A grandfather clause contained in the law allows for plans bought before Obamacare was passed in 2010 to remain in effect. Nevertheless, HHS has said between 40 and 67 percent of plans would eventually lose their status and thus cost scores their insurance plans.
Even the White House knows what a mess the law has made, and how disruptive it has become. That's why Obama has been scrambling to mitigate the law's consequences for millions. The president first attempted to reinstate canceled plans for one more year, but many insurers chose not to re-issue them, for one obvious reason: The compliance paperwork and rules were cost-prohibitive.
'Last-minute changes cause instability'
So, the latest rescue attempt - which was announced right before the Jan. 1 deadline to buy health insurance - is to permit those with canceled plans to utilize a one-year "hardship exemption" from the individual mandate.
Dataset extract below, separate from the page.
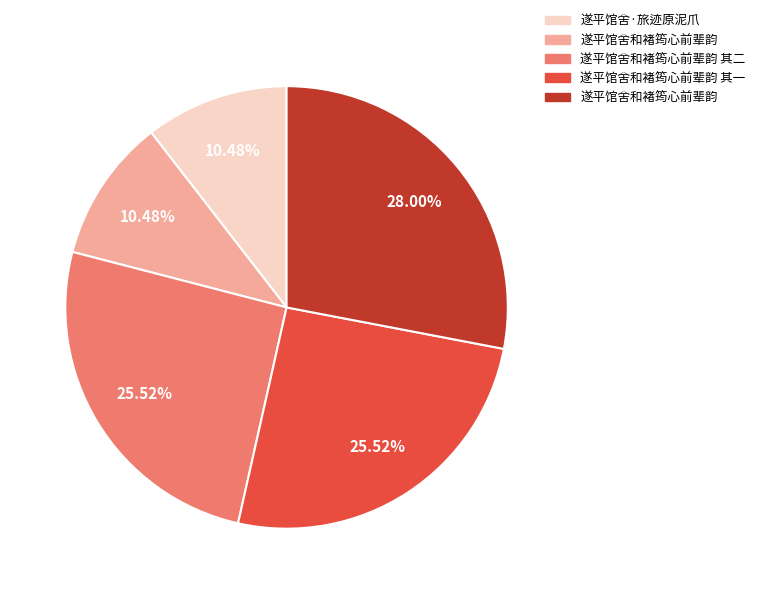

Is there a majority slice in this chart?

No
Insurance companies, however, still did not see this as viable or feasible.
"This type of last-minute change will cause tremendous instability in the marketplace and lead to further confusion and disruption for consumers," Robert Zirkelbach, a spokesman for the trade group America's Health Insurance Plans, told reporters recently.
Now, attempts to fix or reverse the cancellations are dying on the vine, so to speak, leaving the Obama administration to backtrack on its enrollment goals. HHS Secretary Kathleen Sebelius once put out a figure of 7 million enrollees that were necessary to ensure Obamacare's financial stability and success. But now, the administration is saying that Obamacare's cumulative net effect is what is most important.
"Ultimately I think I'll be judged on whether this thing is better for people overall," Obama told NBC News' Chuck Todd in November.